- **Your task**
Print only the lines from the top of the data through the line with "Figure 3: Representation", both included, skipping every picture.

==============================

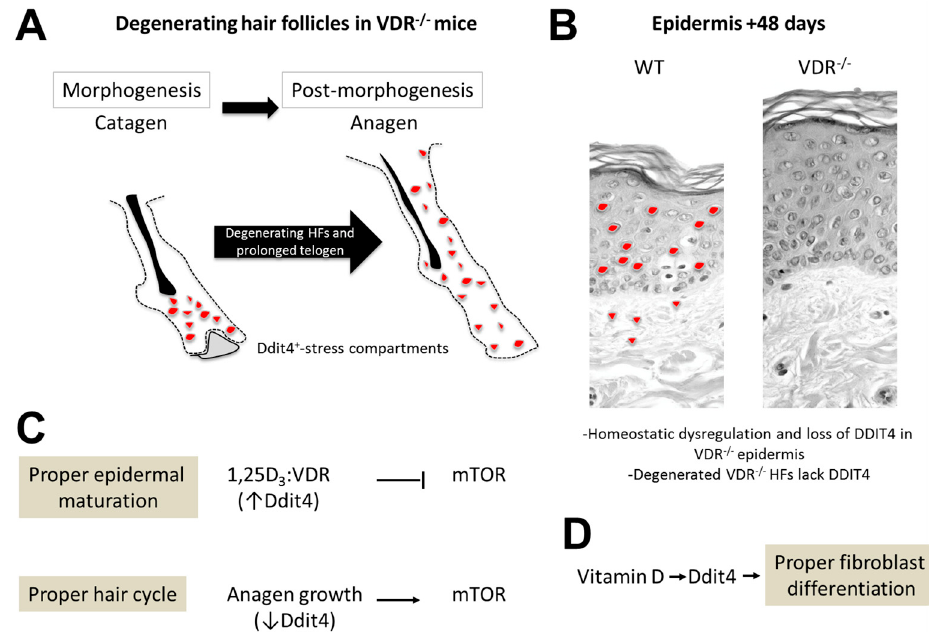
Figure 7. Early stress in VDR − / − hair follicles and epidermal regulation of Ddit4 by the VDR (column 1.5). Schema depicting the major findings. ( A ) VDR − / − hair follicles (HFs) exhibit DDIT4 + stress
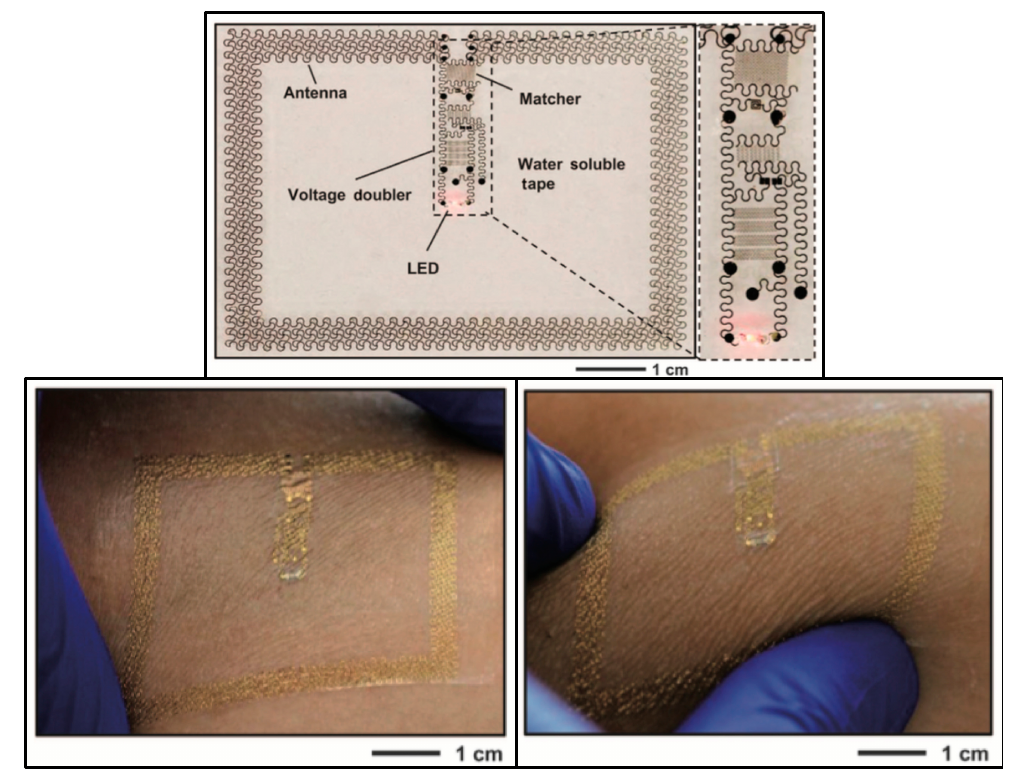
Figure 5. Photograph of the wearable wireless device with the LED turned on ( top ) and photographs of the device attached to skin and squeezed ( bottom ). Reproduced with permission from [15].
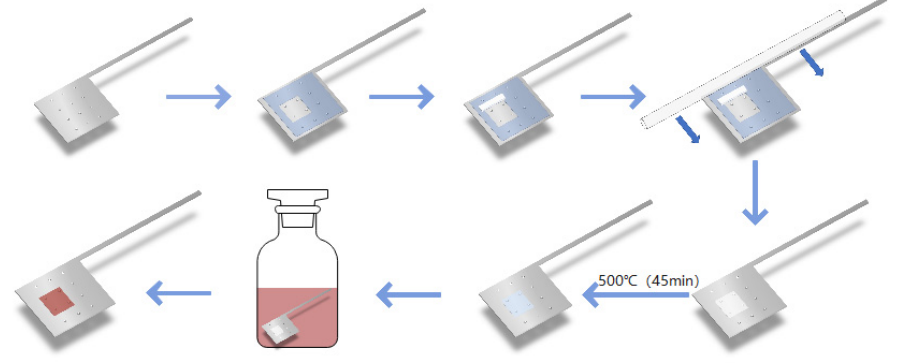
Figure 2. Photoanode preparation process.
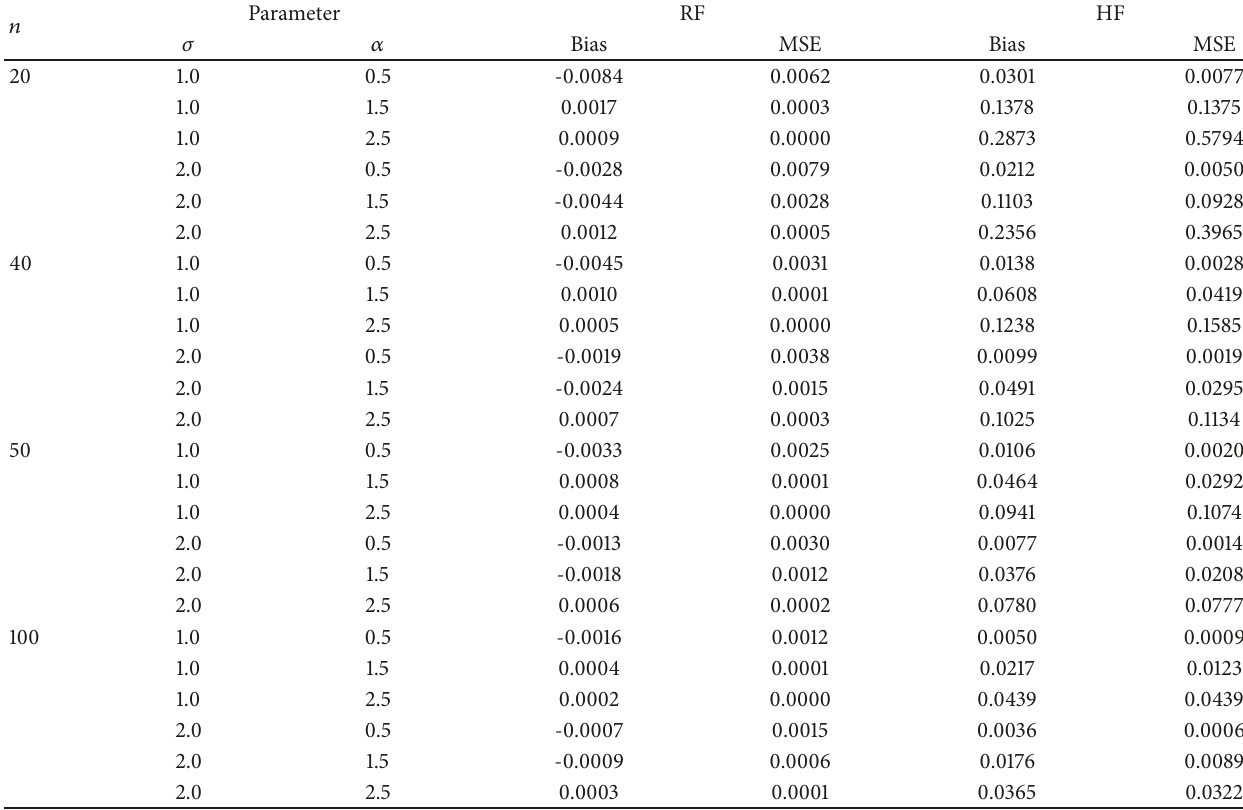
Table 5: Bias and MSE of reliability and hazard functions obtained from different values of 𝑛 , 𝜎 , and 𝛼 . 𝑛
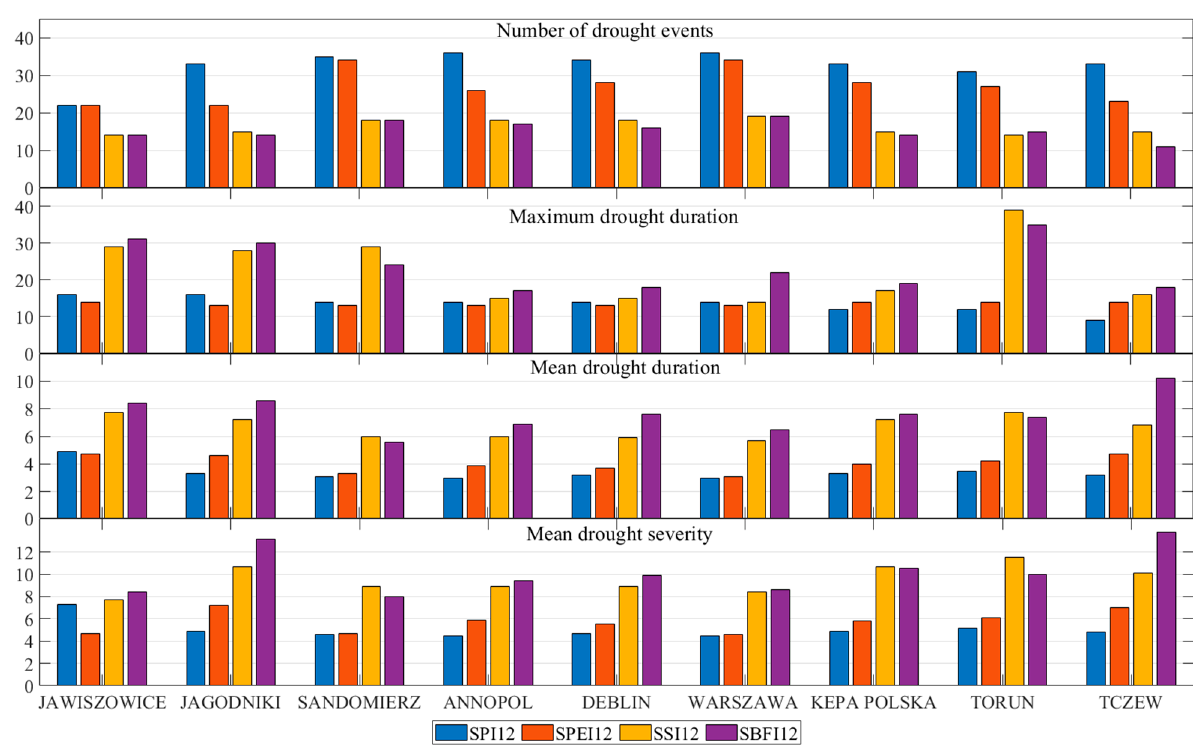
Figure 11. Comparison of drought characteristics, including the number of drought events, maximum drought duration (months), mean drought duration (months), and mean drought severity based on four drought indices for the 1961–2017 period for nine sub-basins within the Vistula basin.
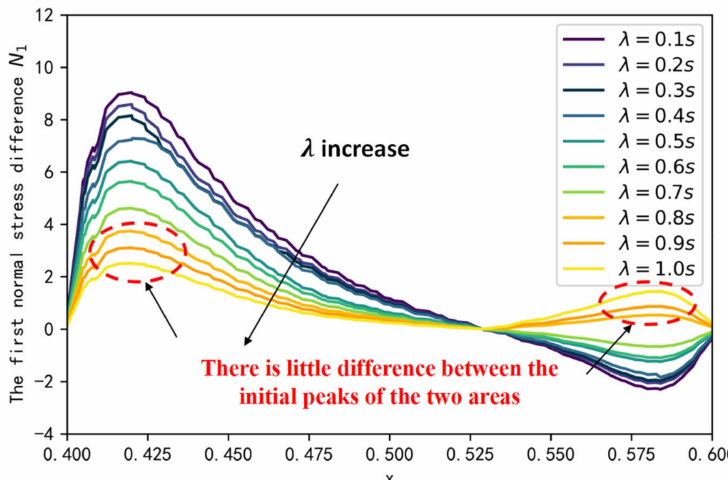
Figure 9. The first normal stress at the oil‑water interface for different λ .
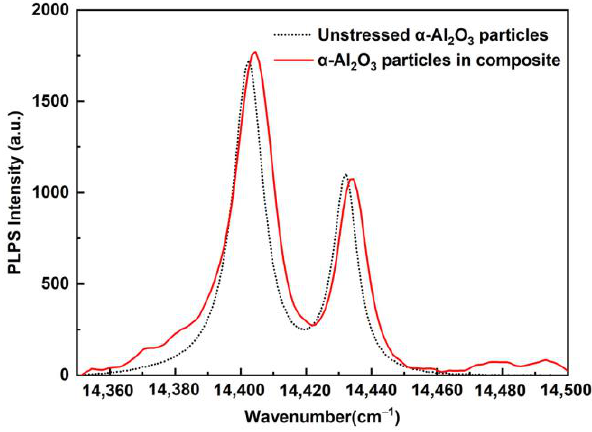
Figure 11. Typical PLPS spectra of Cr 3+ R 1 and R 2 peaks from unstressed α -Al 2 O 3 particles and the α -Al 2 O 3 particles in C f /SiC-Al 2 O 3 composite.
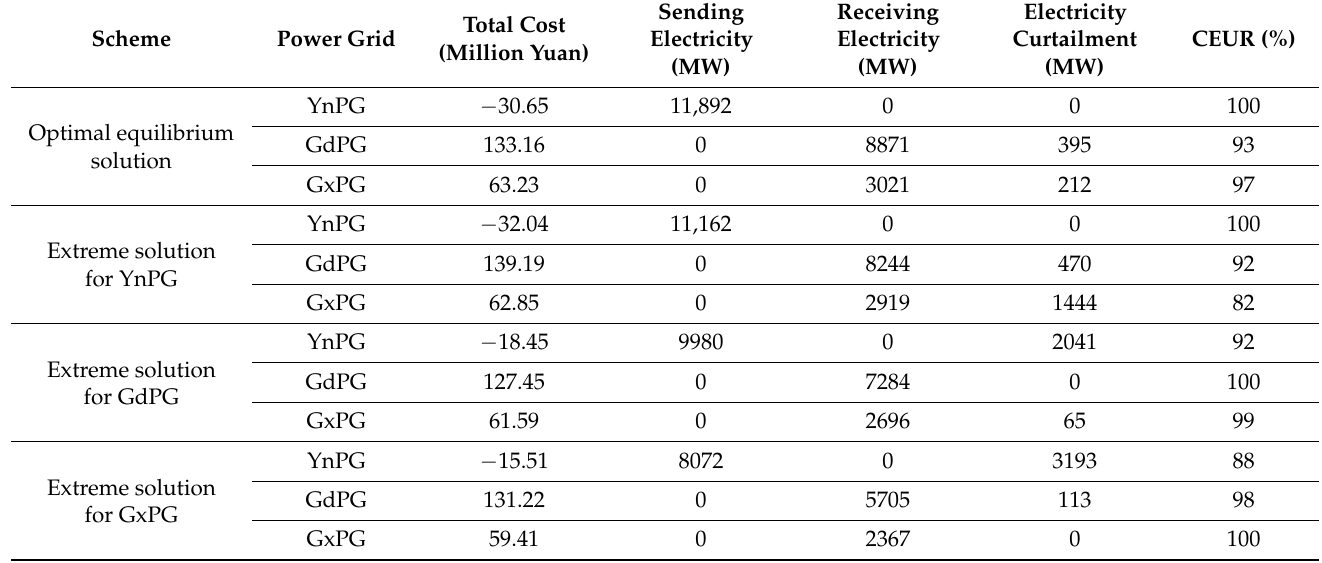
Table 3. Comparison of optimal equilibrium solution and extreme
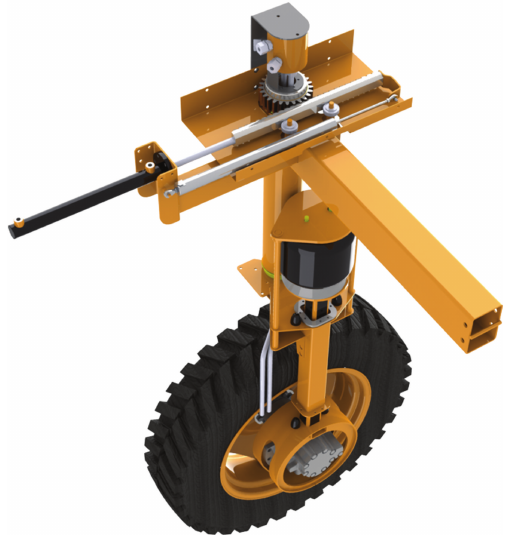
Figure 3: Representation of a wheel module of the robot steering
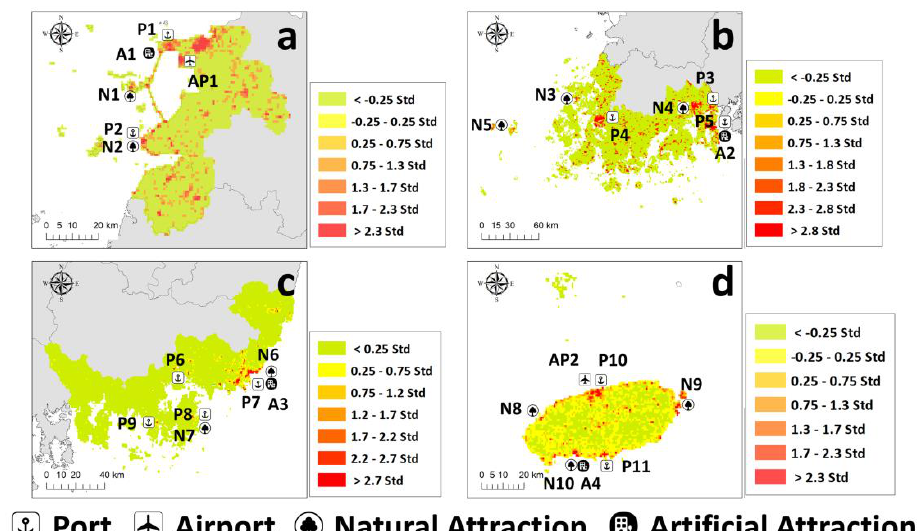
Figure 4. Spatial distribution of coastal tourism visitation rate (people/year ⋅ (30″ ⋅ 30″)); the names of each facility and tourist attraction are referred to in Appendix D: ( a ) Jeollabuk-do (max: 606,851; mean: 12,000; standard deviation: 30,000); ( b ) Jellanam-do (max: 1,698,029; mean: 19,000; standard deviation: 65,000); ( c ) Gyeongsangnam-do (max: 38,484,630; mean: 96,000; standard deviation: 600,000); ( d ) Jeju-do (max: 3,692,085; mean: 60,000; standard deviation:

==============================

- **Solved exercise**
Figure 7. Early stress in VDR − / − hair follicles and epidermal regulation of Ddit4 by the VDR (column 1.5). Schema depicting the major findings. ( A ) VDR − / − hair follicles (HFs) exhibit DDIT4 + stress
Figure 5. Photograph of the wearable wireless device with the LED turned on ( top ) and photographs of the device attached to skin and squeezed ( bottom ). Reproduced with permission from [15].
Figure 2. Photoanode preparation process.
Table 5: Bias and MSE of reliability and hazard functions obtained from different values of 𝑛 , 𝜎 , and 𝛼 . 𝑛
Figure 11. Comparison of drought characteristics, including the number of drought events, maximum drought duration (months), mean drought duration (months), and mean drought severity based on four drought indices for the 1961–2017 period for nine sub-basins within the Vistula basin.
Figure 9. The first normal stress at the oil‑water interface for different λ .
Figure 11. Typical PLPS spectra of Cr 3+ R 1 and R 2 peaks from unstressed α -Al 2 O 3 particles and the α -Al 2 O 3 particles in C f /SiC-Al 2 O 3 composite.
Table 3. Comparison of optimal equilibrium solution and extreme
Figure 3: Representation of a wheel module of the robot steering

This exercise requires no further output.